Tuesday, 18 February 2014
Bully for Scotland.
I have considerable sympathy with Alex Salmond's view that the forces of reaction are using "bully boy" tactics in the debate on Scottish independence. First there was the threat to take Royal Navy shipbuilding orders away from an"independent" Glasgow on the spurious grounds that we couldn't rely on a "foreign country" to supply our defence requirements; then the unanimous declaration by all three major British parties that an independent Scotland would not be able to keep the pound, no ifs, no buts, no discussion; and now a declaration by José Manuel Barroso that it would be "almost impossible" for an independent Scotland to be a member of the EU.

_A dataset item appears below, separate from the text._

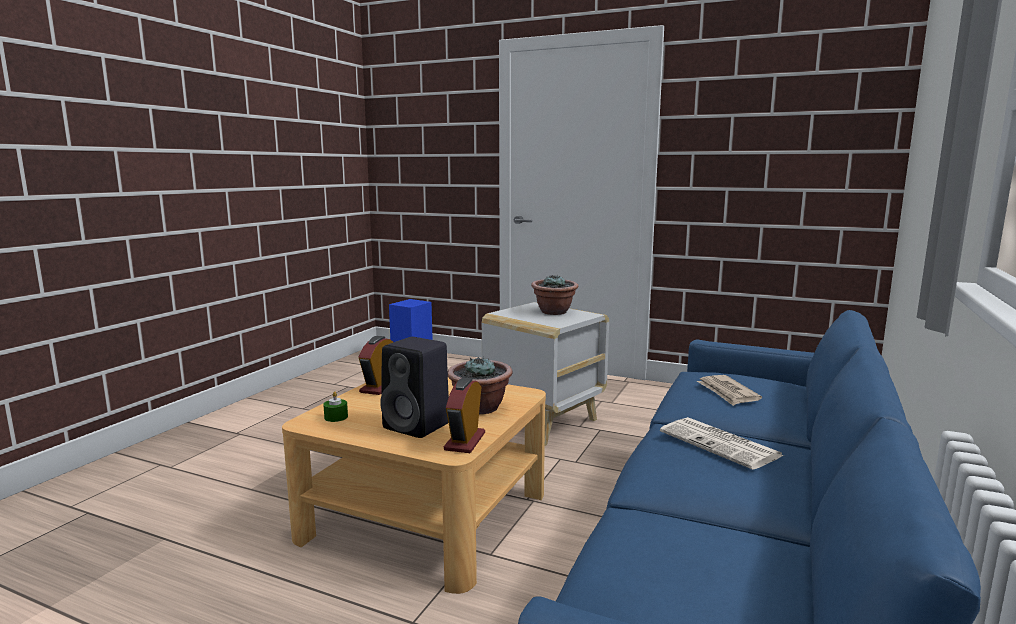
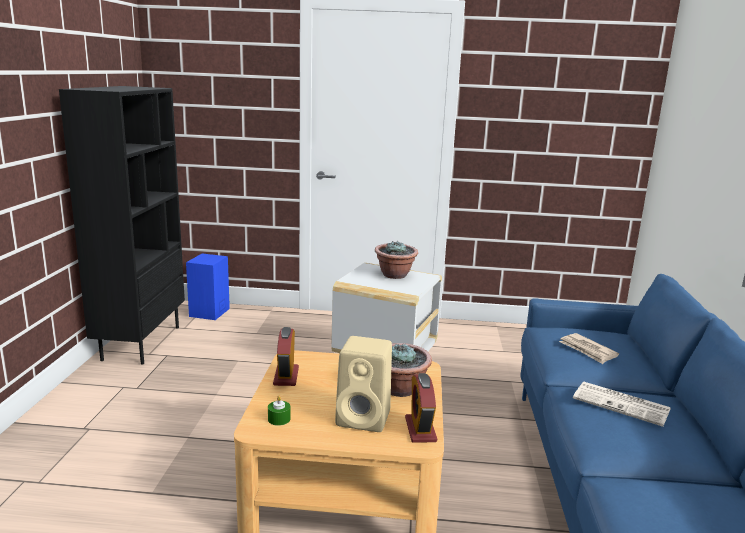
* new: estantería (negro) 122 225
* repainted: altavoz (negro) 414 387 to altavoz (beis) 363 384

The first threat is a nonsense. We rely on the US for Trident (though many of us think it is a pointless waste of time and money) and I believe the British army still uses a Belgian rifle. I'm curious to know how Barroso was recruited to the "No" campaign: you'd think this was the sort of domestic argument in a member country that a civil servant would keep out of. It would be fair enough to say that membership would not be automatic and need to be negotiated, but clearly the EU would be desperate to retain the membership of a rich country like Scotland, even if only to obtain its supplies of whisky without paying customs duties.
Clearly the argument that a currency union between two countries is unworkable is absolute nonsense, given that across the Channel there's a currency union of 18 countries. I don't claim that the Eurozone is working without difficulties, but we can learn from their mistakes (notably the lack of a "lender of last resort," which sterling has and would continue to have in the Bank of England.) And it's worth remembering that when the Euro was created we British could buy one for 70.5p (£1= €1.42); today, according to this morning's news, we'd have to pay 82p (£1= €1.22). In other words since the creation of the Euro the £ has lost value compared with the it by 16%. Not all that wonderful a currency. (The loss of value of the £ of my childhood compared with the $US, when with reasonable accuracy we could refer to 5/- (25p) as a dollar, beggars belief.)
I regret that Salmond has not had the courage to stick to his original preference, which was for Scotland to join the Euro. I know that would be a very daring policy at the moment, but at least if Scotland joined it now, at the current exchange rate, they'd have the advantage of the rUK, who will doubtless come scurrying to join the currency within the next 20 years, by which time the pound will probably have reached parity with the Euro, a depreciation of of further 18%.
The irony is, of course, that this bullying, from Westminster in particular, will probably strengthen the "Yes" vote in Scotland. That would be the likely reaction of any sturdy Scot. Although the current polls still show a healthy majority in favour of the "Better Together " option, all the movement since the beginning of the campaign has been towards "Yes." An inept campaign by the "Yes" cause in the electoral reform referendum led to the overturning of a two to one majority in favour of reform. Inept campaigning by the "No" campaign could easily turn the majority against Scottish independence into a "Yes."
That would be a pity, because in my view the solution for the future of Scotland, and indeed the rest of the UK is not on the ballot paper. That is Home rule, or what is now called "Devo Max."
The Liberals tried to offer Home Rule to Ireland three times (1886, 1893 and 1912) and each time it was scuppered by the Tories (who, democratic, law-abiding, upright and patriotic as they claim to be, actually called upon the British Army to mutiny if the will of the Commons were implemented). This stupidity led to a century of bloodshed in Ireland, and that, indeed, may well not yet be over.
While similar dire consequences may not develop in Scotland whatever the outcome of the referendum, to me the ideal solution is for Scotland to have complete autonomy, including taxation, over domestic affairs, with the UK remaining responsible for foreign policy, defence, the currency, BBC and meteorological office. (I've always felt it a bit mean that the BBC no longer broadcasts the weather forecast for the Irish Republic.)
Similar devolution should be enacted for Wales and the English Regions - Liberal/Liberal Democrat policy for as long as I've been in the party, and we should be saying so loudly and clearly.
That would, of course, mean a parliament for England, which should be in York.
Post Script (added 19/02/14)
One of the fears among progressives about Scottish independence is that it would condemn the rest of the UK to a permanent Tory governments. Apparently this is not the case. A letter in the Guardian from Byron Criddle of Aberdeen University claims that: "Of the nine postwar elections after which Labour formed the government (1945, 1959, 1964, February and October 1974, 1997, 2001 and 2005) the party would without its Scottish MPs have had Commons majorities in all but the 1964 and the two 1974 elections." Well, that's some consolation if the Scots vote "Yes."